On 18/04/2025 20:01, Caleb Sander Mateos wrote:
> On Wed, Apr 16, 2025 at 3:28 PM Sagi Grimberg <sagi at grimberg.me> wrote:
>>
>>
>> On 16/04/2025 9:31, Shinichiro Kawasaki wrote:
>>> Hello all,
>>>
>>> Recently the new test case nvme/062 was added, which tests
>>> "TLS-encrypted connections". I ran it with the kernel v6.15-rc2, and observed
>>> "BUG: kernel NULL pointer dereference" followed by system hang [1].
>>>
>>>     When I had run the test case with v6.14 kernel, I had not observed the
>>>     failure. However, I noticed that when I repeat the test case several times on
>>>     the v6.14 kernel, the same failure happens.

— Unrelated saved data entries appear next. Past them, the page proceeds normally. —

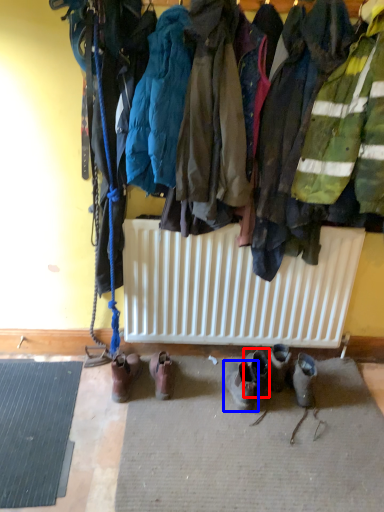
Question: Which of the following is the closest to the observer, footwear (highlighted by a red box) or footwear (highlighted by a blue box)?

Choices:
 (A) footwear
 (B) footwear

Answer: (B)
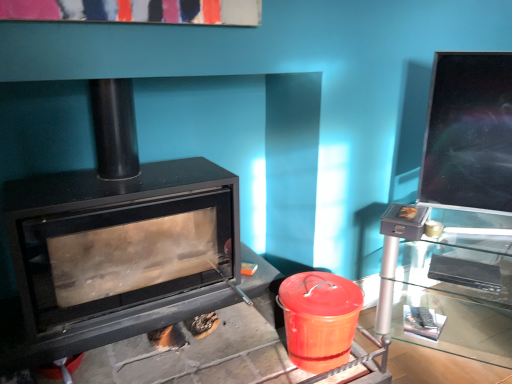
Measure the distance between point (x=49, y=193) and camera.

→ Point (x=49, y=193) is 4.86 feet from camera.

Where is `transparent glass table at right`? The image size is (512, 384). transparent glass table at right is located at coordinates (449, 283).

How different are the orientations of glossy ceramic crock pot at lower right and transparent glass table at right in degrees?

There is a 53-degree angle between the facing directions of glossy ceramic crock pot at lower right and transparent glass table at right.

Locate an element on the screen. crock pot that is under the transparent glass table at right (from a real-world perspective) is located at coordinates (319, 319).

Which of these two, glossy ceramic crock pot at lower right or transparent glass table at right, stands shorter?

glossy ceramic crock pot at lower right is shorter.

Which is more to the right, glossy ceramic crock pot at lower right or transparent glass table at right?

transparent glass table at right.

How different are the orientations of glossy ceramic crock pot at lower right and black matte wood burning stove at left in degrees?

There is a 0.00482-degree angle between the facing directions of glossy ceramic crock pot at lower right and black matte wood burning stove at left.

From the image's perspective, which one is positioned lower, glossy ceramic crock pot at lower right or black matte wood burning stove at left?

From the image's view, glossy ceramic crock pot at lower right is below.

Which object is wider, glossy ceramic crock pot at lower right or black matte wood burning stove at left?

With larger width is black matte wood burning stove at left.

Where is `wood burning stove located above the glossy ceramic crock pot at lower right (from the image's perspective)`? The height and width of the screenshot is (384, 512). wood burning stove located above the glossy ceramic crock pot at lower right (from the image's perspective) is located at coordinates (112, 221).

Consider the image. Considering the sizes of objects transparent glass table at right and glossy ceramic crock pot at lower right in the image provided, who is taller, transparent glass table at right or glossy ceramic crock pot at lower right?

transparent glass table at right is taller.

The height and width of the screenshot is (384, 512). I want to click on crock pot lying on the left of transparent glass table at right, so click(x=319, y=319).

Which point is more distant from viewer, (x=452, y=261) or (x=307, y=284)?

Point (x=452, y=261)

From a real-world perspective, between transparent glass table at right and glossy ceramic crock pot at lower right, who is vertically higher?

transparent glass table at right, from a real-world perspective.

Is glossy ceramic crock pot at lower right at the back of black matte wood burning stove at left?

That's not correct — black matte wood burning stove at left is not looking away from glossy ceramic crock pot at lower right.

Measure the distance between black matte wood burning stove at left and glossy ceramic crock pot at lower right.

A distance of 18.95 inches exists between black matte wood burning stove at left and glossy ceramic crock pot at lower right.

Does point (309, 115) come farther from viewer compared to point (344, 345)?

Yes, it is behind point (344, 345).

Looking at the image, does black matte wood burning stove at left seem bigger or smaller compared to glossy ceramic crock pot at lower right?

Considering their sizes, black matte wood burning stove at left takes up more space than glossy ceramic crock pot at lower right.

From the image's perspective, is black matte wood burning stove at left located beneath transparent glass table at right?

No.

Is black matte wood burning stove at left far away from transparent glass table at right?

No, black matte wood burning stove at left is not far away from transparent glass table at right.

Is black matte wood burning stove at left looking in the opposite direction of transparent glass table at right?

No, black matte wood burning stove at left is not facing away from transparent glass table at right.

From the image's perspective, between transparent glass table at right and black matte wood burning stove at left, who is located below?

transparent glass table at right.

Between transparent glass table at right and black matte wood burning stove at left, which one appears on the right side from the viewer's perspective?

From the viewer's perspective, transparent glass table at right appears more on the right side.

Can you confirm if transparent glass table at right is taller than black matte wood burning stove at left?

No.

You are a GUI agent. You are given a task and a screenshot of the screen. Output one action in this format:
    pyautogui.click(x=<x>, y=<y>)
    Task: Click on the crock pot on the left side of transparent glass table at right
    The width and height of the screenshot is (512, 384).
    Given the screenshot: What is the action you would take?
    pyautogui.click(x=319, y=319)

This screenshot has width=512, height=384. I want to click on crock pot below the black matte wood burning stove at left (from a real-world perspective), so click(x=319, y=319).

Looking at the image, which one is located further to transparent glass table at right, black matte wood burning stove at left or glossy ceramic crock pot at lower right?

black matte wood burning stove at left lies further to transparent glass table at right than the other object.

Looking at the image, which one is located further to glossy ceramic crock pot at lower right, transparent glass table at right or black matte wood burning stove at left?

black matte wood burning stove at left.

From the image, which object appears to be nearer to transparent glass table at right, glossy ceramic crock pot at lower right or black matte wood burning stove at left?

glossy ceramic crock pot at lower right is closer to transparent glass table at right.

From the image, which object appears to be farther from glossy ceramic crock pot at lower right, black matte wood burning stove at left or transparent glass table at right?

black matte wood burning stove at left lies further to glossy ceramic crock pot at lower right than the other object.

Considering their positions, is glossy ceramic crock pot at lower right positioned closer to black matte wood burning stove at left than transparent glass table at right?

Based on the image, glossy ceramic crock pot at lower right appears to be nearer to black matte wood burning stove at left.

When comparing their distances from black matte wood burning stove at left, does transparent glass table at right or glossy ceramic crock pot at lower right seem closer?

glossy ceramic crock pot at lower right.

I want to click on crock pot located between black matte wood burning stove at left and transparent glass table at right in the left-right direction, so click(x=319, y=319).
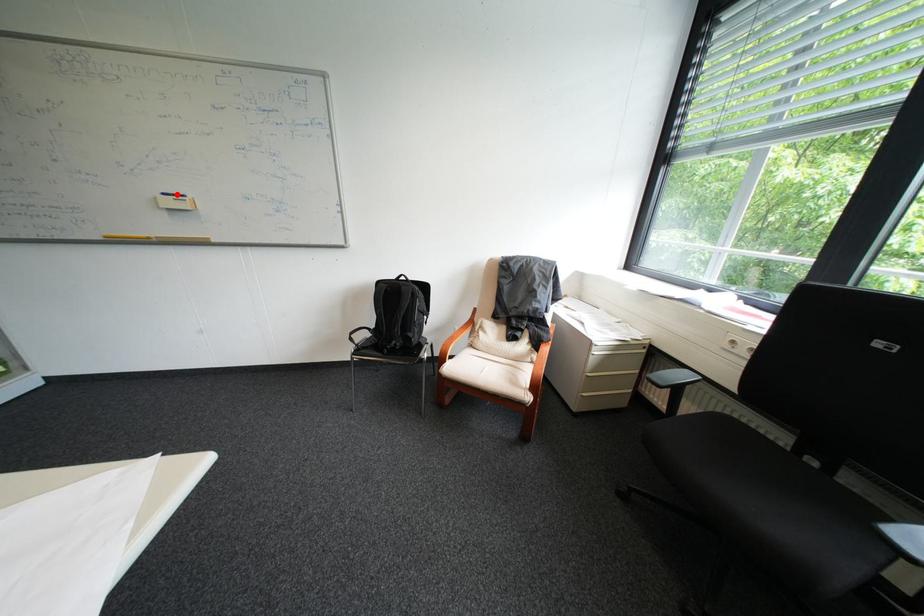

It looks that the problem has been
>>>     existing for a while, and kernel changes between v6.14 and v6.15-rc2 increased
>>>     the failure ratio.
>>>
>>> Actions for fix will be appreciated. I can run tests with debug patches or fix
>>> candidate patches.
>>>
>>> [1]
>>>
>>> [  285.443497][ T1440] run blktests nvme/062 at 2025-04-16 14:41:30
>>> [  285.586272][ T1531] nvmet: adding nsid 1 to subsystem blktests-subsystem-1
>>> [  285.596633][ T1532] nvmet: Allow non-TLS connections while TLS1.3 is enabled
>>> [  285.601564][ T1535] nvmet_tcp: enabling port 0 (127.0.0.1:4420)

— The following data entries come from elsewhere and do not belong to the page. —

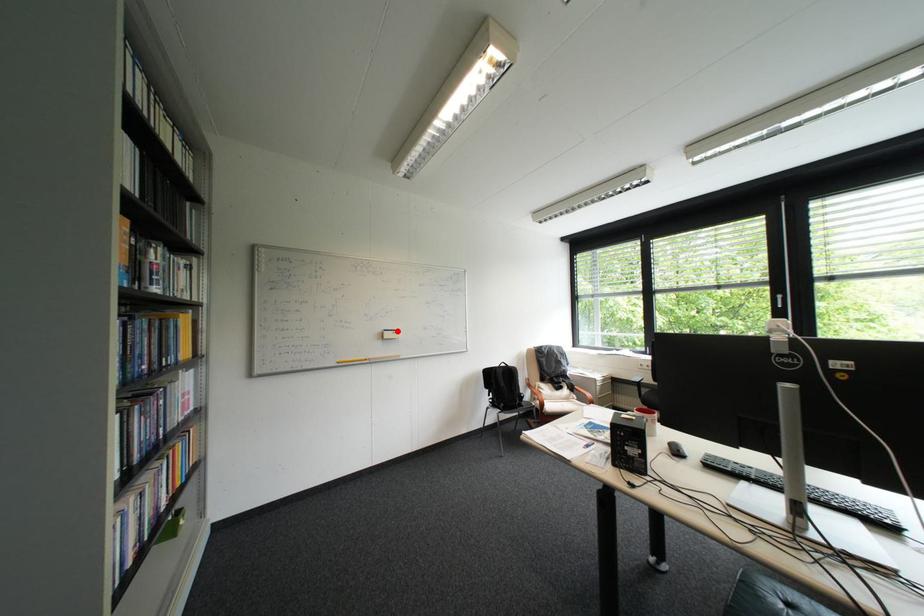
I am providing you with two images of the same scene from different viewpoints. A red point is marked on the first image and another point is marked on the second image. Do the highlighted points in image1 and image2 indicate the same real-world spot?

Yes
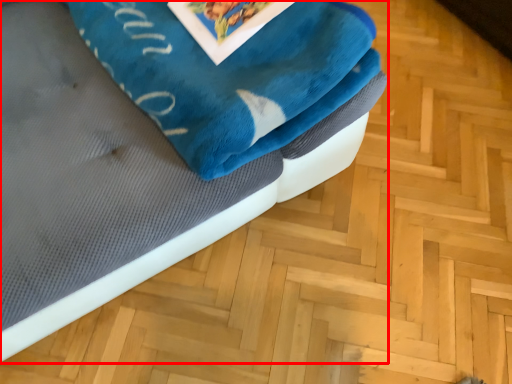
Question: Considering the relative positions of furniture (annotated by the red box) and bath towel in the image provided, where is furniture (annotated by the red box) located with respect to the staircase?

Choices:
 (A) right
 (B) left

Answer: (B)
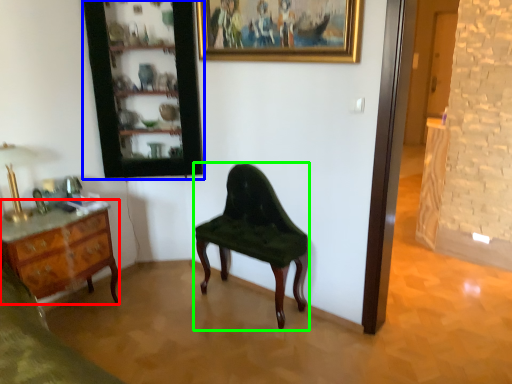
Question: Which object is the farthest from desk (highlighted by a red box)? Choose among these: cabinetry (highlighted by a blue box) or chair (highlighted by a green box).

Choices:
 (A) cabinetry
 (B) chair

Answer: (B)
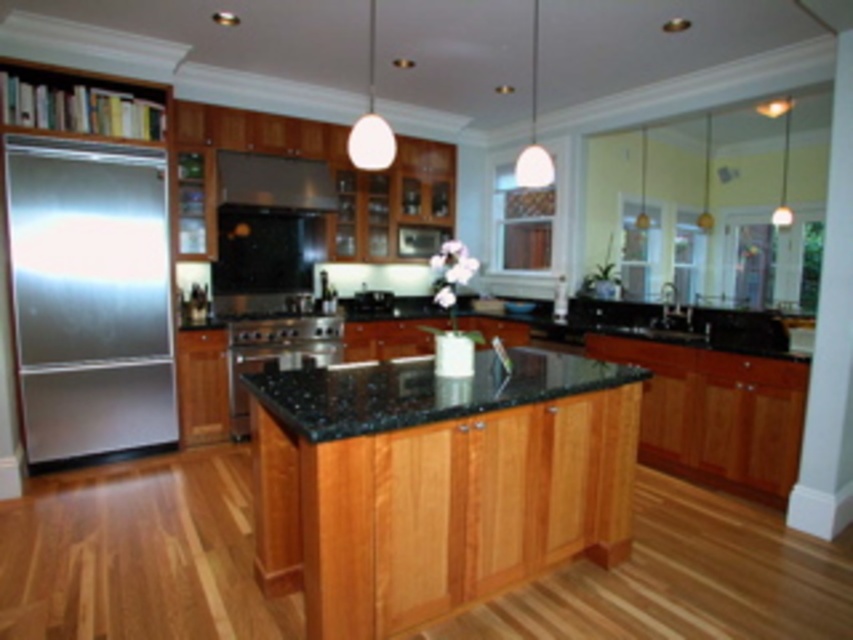
You are a chef preparing to set up a workstation in the kitchen. You have a tall mixing bowl that requires a surface at least 90 cm in height. Can you place it on the natural wood island at center or the black granite sink at center?

The natural wood island at center is much taller than the black granite sink at center. Since the mixing bowl requires a surface at least 90 cm in height, you should place it on the natural wood island at center as it is taller and more likely to meet the height requirement.

You are a chef preparing to install a new kitchen appliance. You have a stainless steel refrigerator at left and a satin black exhaust hood at upper center. Which appliance is positioned higher in the kitchen?

The satin black exhaust hood at upper center is positioned higher than the stainless steel refrigerator at left.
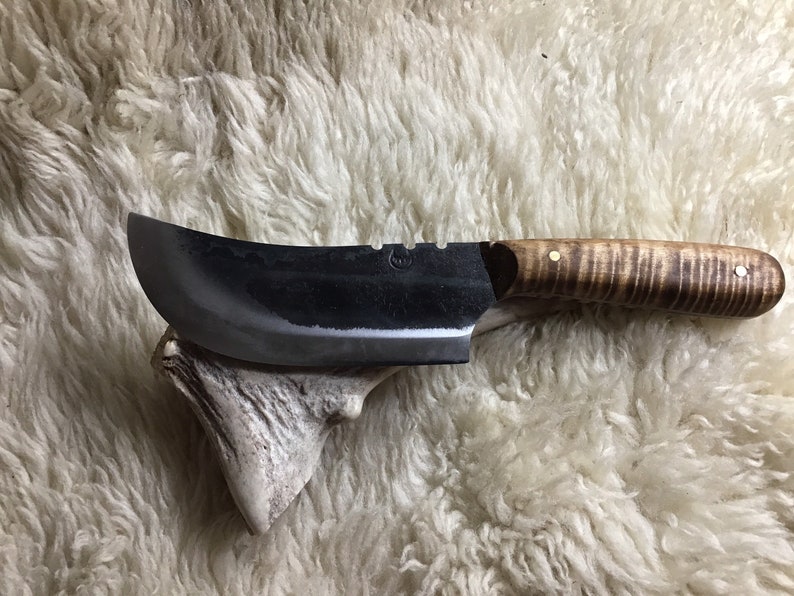
Image resolution: width=794 pixels, height=596 pixels. What are the coordinates of `white fur` in the screenshot? It's located at (326, 179).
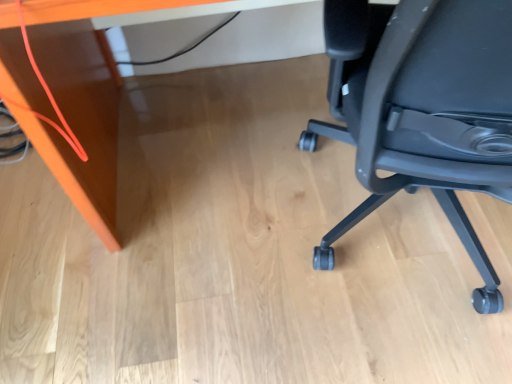
Identify the location of vacant area that lies between black plastic chair at right and matte orange desk at upper left. (229, 269).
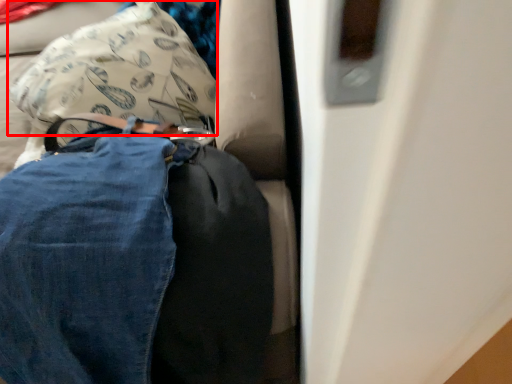
Question: Observing the image, what is the correct spatial positioning of pillow (annotated by the red box) in reference to trousers?

Choices:
 (A) right
 (B) left

Answer: (B)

>>> [  285.646164][ T1542] nvme nvme1: failed to connect socket: -512
>>> [  285.651941][   T48] nvmet_tcp: failed to allocate queue, error -107
>>> [  285.654954][   T65] nvmet: Created nvm controller 1 for subsystem blktests-subsystem-1 for NQN nqn.2014-08.org.nvmexpress:uuid:0f01fb42-9f7f-4856-b0b3-51e60b8de349.

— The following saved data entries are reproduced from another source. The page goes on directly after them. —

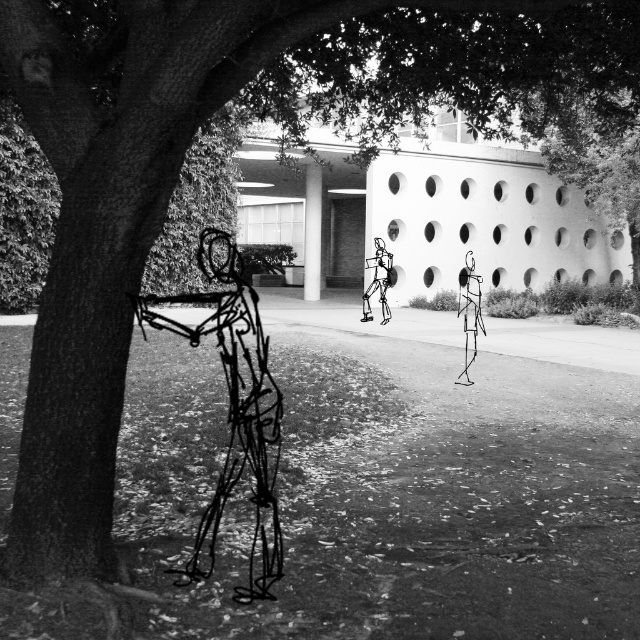
Does wireframe figure at left have a larger size compared to wireframe figure at center?

Yes.

Between wireframe figure at left and wireframe figure at center, which one appears on the right side from the viewer's perspective?

From the viewer's perspective, wireframe figure at center appears more on the right side.

The image size is (640, 640). In order to click on wireframe figure at left in this screenshot , I will do `click(232, 410)`.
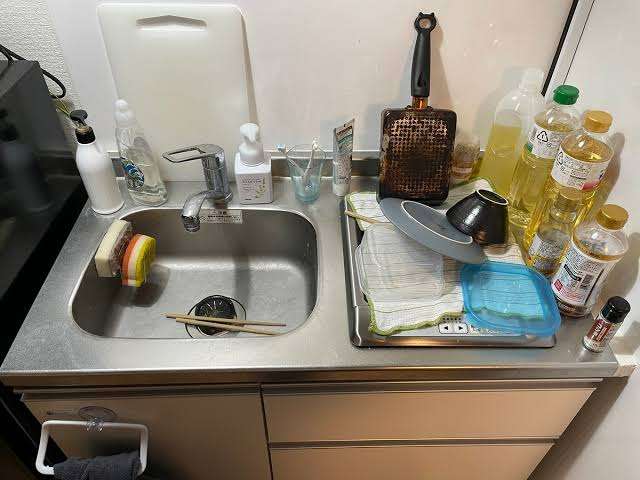
Find the location of `tap`. tap is located at coordinates (192, 207).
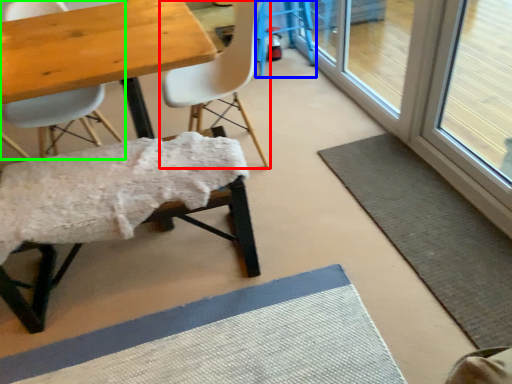
Question: Which is nearer to the chair (highlighted by a red box)? bar stool (highlighted by a blue box) or chair (highlighted by a green box).

Choices:
 (A) bar stool
 (B) chair

Answer: (B)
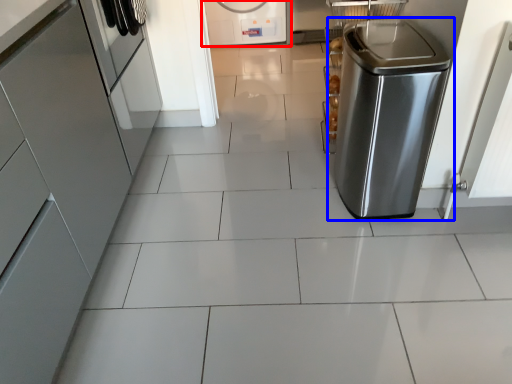
Question: Which of the following is the farthest to the observer, home appliance (highlighted by a red box) or home appliance (highlighted by a blue box)?

Choices:
 (A) home appliance
 (B) home appliance

Answer: (A)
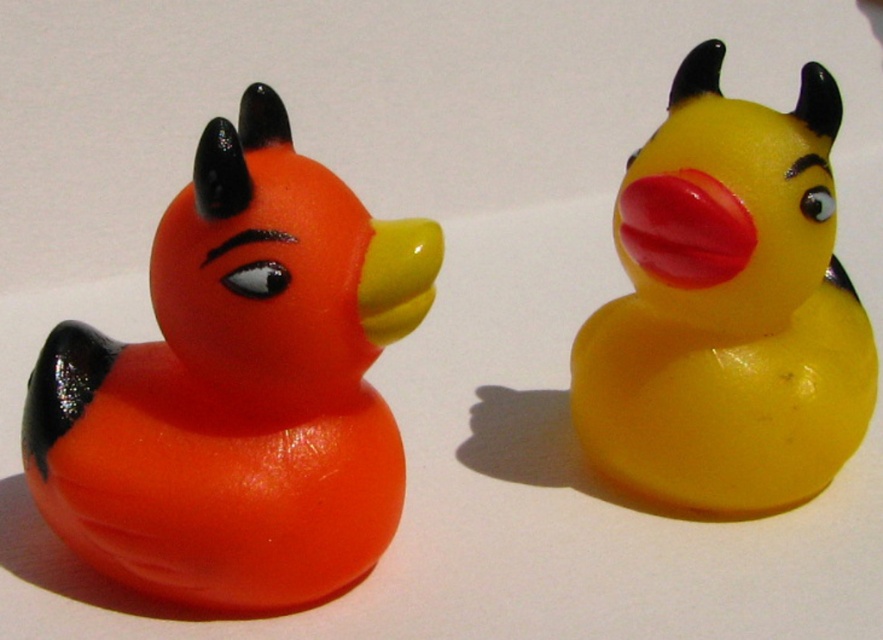
Question: Among these objects, which one is farthest from the camera?

Choices:
 (A) yellow rubber duck at center
 (B) rubber at right

Answer: (B)

Question: Among these points, which one is farthest from the camera?

Choices:
 (A) (693, 177)
 (B) (223, 605)
 (C) (776, 330)

Answer: (C)

Question: Is yellow rubber duck at center positioned in front of rubber at right?

Choices:
 (A) no
 (B) yes

Answer: (B)

Question: Which of the following is the farthest from the observer?

Choices:
 (A) (655, 204)
 (B) (869, 349)
 (C) (330, 278)

Answer: (B)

>>> [  285.658205][ T1542] nvme nvme1: Please enable CONFIG_NVME_MULTIPATH for full support of multi-port devices.
>>> [  285.659759][ T1542] nvme nvme1: creating 4 I/O queues.
>>> [  285.662596][ T1542] nvme nvme1: mapped 4/0/0 default/read/poll queues.
>>> [  285.665446][ T1542] nvme nvme1: new ctrl: NQN "blktests-subsystem-1", addr 127.0.0.1:4420, hostnqn: nqn.2014-08.org.nvmexpress:uuid:0f01fb42-9f7f-4856-b0b3-51e60b8de349
>>> [  285.763327][ T1560] nvme nvme1: Removing ctrl: NQN "blktests-subsystem-1"
>>> [  285.923585][ T1567] nvme nvme1: failed to connect socket: -512
>>> [  285.932856][  T120] nvmet_tcp: failed to allocate queue, error -107
>>> [  286.035851][   T98] nvmet: Created nvm controller 1 for subsystem blktests-subsystem-1 for NQN nqn.2014-08.org.nvmexpress:uuid:0f01fb42-9f7f-4856-b0b3-51e60b8de349, TLS.
>>> [  286.038496][ T1567] nvme nvme1: Please enable CONFIG_NVME_MULTIPATH for full support of multi-port devices.
>>> [  286.040096][ T1567] nvme nvme1: creating 4 I/O queues.
>>> [  286.070856][ T1567] nvme nvme1: mapped 4/0/0 default/read/poll queues.
>>> [  286.074999][ T1567] nvme nvme1: new ctrl: NQN "blktests-subsystem-1", addr 127.0.0.1:4420, hostnqn: nqn.2014-08.org.nvmexpress:uuid:0f01fb42-9f7f-4856-b0b3-51e60b8de349
>>> [  286.200199][ T1604] nvme nvme1: Removing ctrl: NQN "blktests-subsystem-1"
>>> [  286.388688][ T1617] nvmet: adding nsid 1 to subsystem blktests-subsystem-1
>>> [  286.406950][ T1621] nvmet_tcp: enabling port 0 (127.0.0.1:4420)
>>> [  286.460711][ T1628] nvme_tcp: queue 0: failed to receive icresp, error -4
>> Adding Caleb as well I see here also icresp failed with -4
>> Should we hadd special handling for -EINTR?
> What do you have in mind? As far as I can tell, the only relevant
> place in net code that could result in -EINTR is sock_intr_errno(),
> which is only returned when the current task has a signal pending. (If
> there is evidence to the contrary, I would love to see it! Maybe
> tracing signal_generate/signal_deliver would illuminate what's going
> on?) Returning immediately from the syscall when there's a pending
> signal and letting userspace handle the signal and choose to retry the
> syscall seems like standard practice.

We need to understand why this test crashes, and why other tests 
(outside of blktests)
are regressing.

I would like to understand if the source is MSG_WAITALL, and why.